6 Replies to “What Is The Best Cat Litter?”

  1. Cat’s Best (also known as Öko Plus) Cat Litter, which is made of wood fibres, is also a good cat litter. It is best used when you are not able to replace the litter every other day, as it is expensive, but it is very effective at locking waste up.

  2. I’ve used nearly all.kitty litters and the one I’ve found more pleasant.on the nose n easier to keep.clean is CATLUX by far. One litter full.per week n emptied soiled pieces daily no smell.no smell.

    1. I do rate Catlux as well (although it does throw up a lot of dust – from the bentonite I presume).

      It is cheap enough that you can fully replace every other day (more expensive than Breeder’s Choice but better for clumping and smell absorption), which is important because cats do like a clean litter box (partially contaminated litter for weeks, even if bulk matter removed, can’t be nice for them).

      Not perfect, but a good balance.

  3. My ragdoll cat has been using Purina Tidy cats free and clean for 2 months. I have found this product to be really good for odour control and clumping. I fill a smaller litter tray with Purina litter and place this inside an extra large tray(similiar in size to a plastic baby bath). I place the tray in our bath tub, as we don’t use it. I am able to scoop clumps out easily into paper bags. It costs $20 , but it lasts a long time . I refill the tray as needed. When it is on special for $16, I stock up. The empty containers are great as watering cans for the garden or can be recycled.

  4. Super helpful as always Dr. Spanner! I suppose I’m not surprised to see newer tofu based clumping litters don’t make the list, as they’ve been around for a relatively short period of time and appear costly, so probably don’t get a lot of buy in.

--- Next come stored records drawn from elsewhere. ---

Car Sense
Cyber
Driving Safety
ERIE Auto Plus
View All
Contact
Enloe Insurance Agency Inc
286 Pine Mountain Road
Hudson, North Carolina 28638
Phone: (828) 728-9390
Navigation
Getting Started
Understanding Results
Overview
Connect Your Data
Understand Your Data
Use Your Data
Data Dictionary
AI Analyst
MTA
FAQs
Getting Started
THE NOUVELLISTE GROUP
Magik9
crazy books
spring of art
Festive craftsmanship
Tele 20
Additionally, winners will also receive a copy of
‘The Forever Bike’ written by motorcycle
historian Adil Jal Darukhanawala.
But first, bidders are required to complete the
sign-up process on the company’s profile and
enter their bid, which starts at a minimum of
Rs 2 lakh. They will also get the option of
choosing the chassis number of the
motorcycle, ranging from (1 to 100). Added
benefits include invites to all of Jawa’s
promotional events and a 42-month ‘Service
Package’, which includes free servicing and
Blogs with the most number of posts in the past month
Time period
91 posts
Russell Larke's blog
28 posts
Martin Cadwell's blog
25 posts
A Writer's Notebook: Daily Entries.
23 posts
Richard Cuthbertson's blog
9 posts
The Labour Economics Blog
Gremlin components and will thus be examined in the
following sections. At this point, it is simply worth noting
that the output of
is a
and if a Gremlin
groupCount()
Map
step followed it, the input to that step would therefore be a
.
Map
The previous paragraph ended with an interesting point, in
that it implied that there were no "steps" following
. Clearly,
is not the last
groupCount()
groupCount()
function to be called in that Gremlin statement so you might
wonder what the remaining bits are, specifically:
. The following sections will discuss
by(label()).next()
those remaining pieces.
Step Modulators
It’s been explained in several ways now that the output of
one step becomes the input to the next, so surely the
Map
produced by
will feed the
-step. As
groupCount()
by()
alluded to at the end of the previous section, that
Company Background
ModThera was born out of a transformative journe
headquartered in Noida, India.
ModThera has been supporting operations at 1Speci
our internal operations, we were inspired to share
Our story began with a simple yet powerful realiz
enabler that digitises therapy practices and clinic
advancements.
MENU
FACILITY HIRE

However they have proved to be the best on the market for our four cat household (wood and paper pellets didn’t cut it for our cats or for us).

    Specifically, we switched to The Natural Paw Company Tofu Clumping litter almost 12 months ago, and have not looked back. It’s only available at Woolworths at this stage, at $12 for 2kg. We only ever buy it on 1/2 price specials, which come around reasonably regularly and then we stock up with a full car boot load.

    We use 8kg to one cat litter box (we bought a 100L tub from Bunnings and made some modifications- cats love it) and you would be AMAZED how long it lasts. Easily 6-8 weeks, with twice daily scooping (for 4 cats). We top up with another box every now and then to keep a nice deep layer. It works out cheaper than Breeders Choice in the long term. By the way Breeders Choice claims to be flushable but the $500 we paid to get our pipes drilled in our last home contradicts this claim!!!!

    Aside from great odour control and long term economy, the other great thing about NPC tofu litter is how well it clumps. It’s been a dream to switch to this litter from Breeders Choice- cats took to it instantly as well.

    Con’s for the NPC Tofu Litter- it TRACKS BADLY. They say it doesn’t but in practice, it does. We got around the problem by buying a shallow container the same width as our litter tub, and same height as the entrance, and put a sturdy wire platform in the centre and covered with fine mesh large enough to trap the litter coming off the cats paws. Makes tracking 99% better.

    The other con, and one folks should be aware of to avoid a panicky situation, is the product is made on the same lines as Peach Tea and Green Tea and sometimes colour saturated pellets make it into your box. When a cat wees on them, voila- it looks like blood stained clumps. Something to be mindful of.

    Also worth considering is the new Tofu clumping litter only available at Coles. The pellets are a bit larger- we find it clumps even better than the NPC tofu litter, and does even better at odour control, price is also better (full price vs full price) at $16 for 4kg (haven’t seen it on special yet). The cons with this one is the DUST. SO MUCH DUST. We actually go through a complicated process to remove the dust from the product if we use this brand. If not for the dust, we’d prefer it to NPC.

    Anyway, food for thought for other cat owners! We would never go back to anything other than tofu clumping litter now.